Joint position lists
= Beginning of Section =

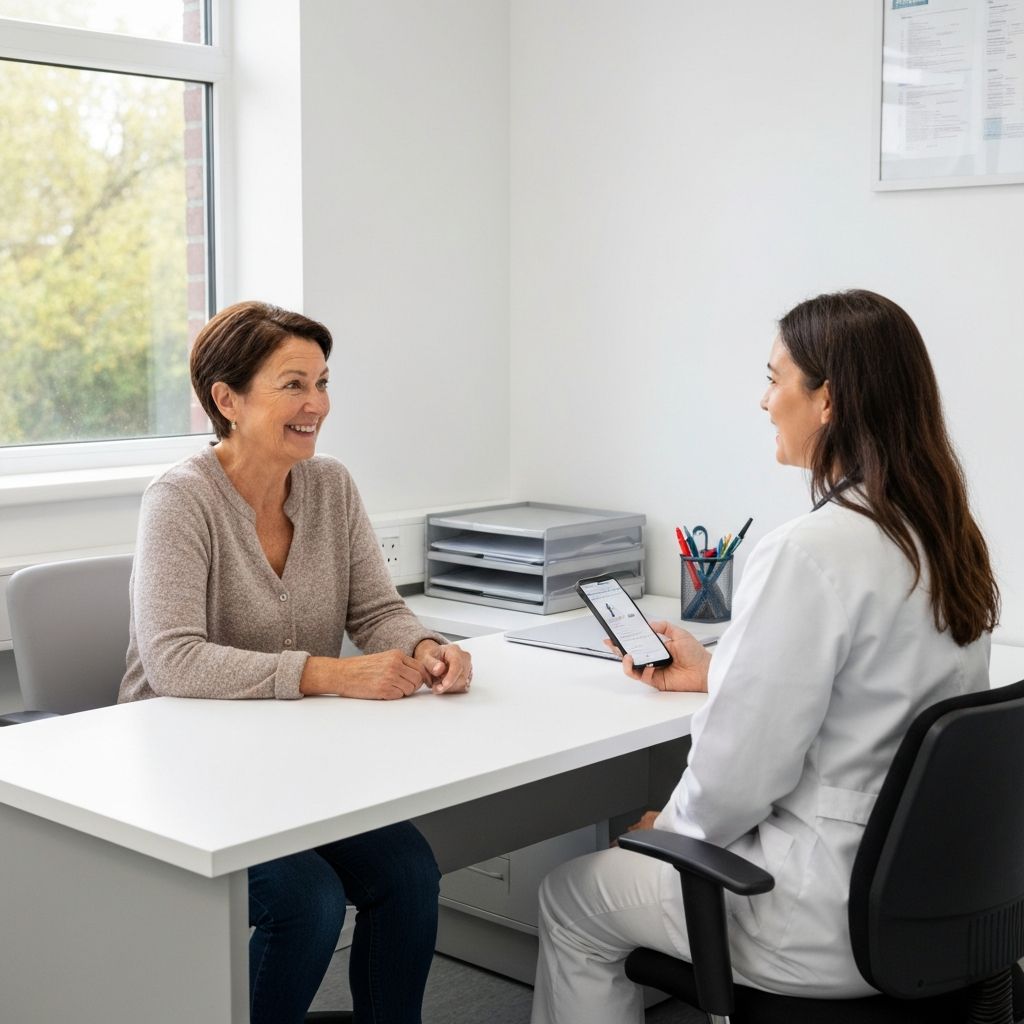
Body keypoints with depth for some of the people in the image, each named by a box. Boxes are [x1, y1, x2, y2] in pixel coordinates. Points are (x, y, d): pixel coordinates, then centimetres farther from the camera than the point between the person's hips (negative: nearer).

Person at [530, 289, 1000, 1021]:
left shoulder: (810, 552, -25)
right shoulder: (949, 540, 2)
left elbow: (739, 774, -22)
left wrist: (669, 826, -1)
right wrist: (713, 673, 17)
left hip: (831, 924, -8)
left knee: (571, 898, 15)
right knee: (642, 845, 29)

= End of Section =

§ **The task**
Please rewrite all the records above, requests included, and rescale every number in the answers (the keypoint pixel coordinates and depth values) by multiplying it by 2.45 and rounding to a whole number, with halves rounded up. Leave the pictures out.

§ **Response below**
Body keypoints with depth for some of the people in the image, each named by a box. Boxes are [x1, y1, x2, y2] in pixel coordinates. Points are (x, y, d): pixel coordinates, then centimetres farther from the camera than the point between the person's hips (negative: nearer).

Person at [530, 289, 1000, 1021]:
left shoulder: (1985, 1352, -61)
right shoulder: (2325, 1323, 5)
left elbow: (1811, 1896, -54)
left wrist: (1639, 2024, -2)
right wrist: (1747, 1649, 42)
left hip: (2036, 2264, -20)
left knee: (1399, 2200, 37)
right knee: (1573, 2070, 71)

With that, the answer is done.